***** Given information

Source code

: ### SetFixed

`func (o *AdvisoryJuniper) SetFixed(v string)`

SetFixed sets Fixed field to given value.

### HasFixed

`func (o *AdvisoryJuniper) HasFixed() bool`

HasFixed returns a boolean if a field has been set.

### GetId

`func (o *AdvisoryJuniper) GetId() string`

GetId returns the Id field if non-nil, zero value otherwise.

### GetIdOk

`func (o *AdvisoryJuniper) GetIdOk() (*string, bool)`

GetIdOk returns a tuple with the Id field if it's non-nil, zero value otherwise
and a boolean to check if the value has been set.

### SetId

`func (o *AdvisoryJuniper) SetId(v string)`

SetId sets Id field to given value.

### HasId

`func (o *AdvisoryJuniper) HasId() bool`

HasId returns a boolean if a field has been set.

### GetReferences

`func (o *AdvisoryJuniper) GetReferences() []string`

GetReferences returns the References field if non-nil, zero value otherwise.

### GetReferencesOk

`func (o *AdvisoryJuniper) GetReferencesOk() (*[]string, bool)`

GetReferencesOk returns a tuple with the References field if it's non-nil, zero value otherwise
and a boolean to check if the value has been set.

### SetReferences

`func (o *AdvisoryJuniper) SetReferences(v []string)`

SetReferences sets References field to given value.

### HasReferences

**********

The expected output is the run of lines from the one holding "GetReferencesOk returns a" to the last line of the entries above, each reproduced character for character.

## Result
GetReferencesOk returns a tuple with the References field if it's non-nil, zero value otherwise
and a boolean to check if the value has been set.

### SetReferences

`func (o *AdvisoryJuniper) SetReferences(v []string)`

SetReferences sets References field to given value.

### HasReferences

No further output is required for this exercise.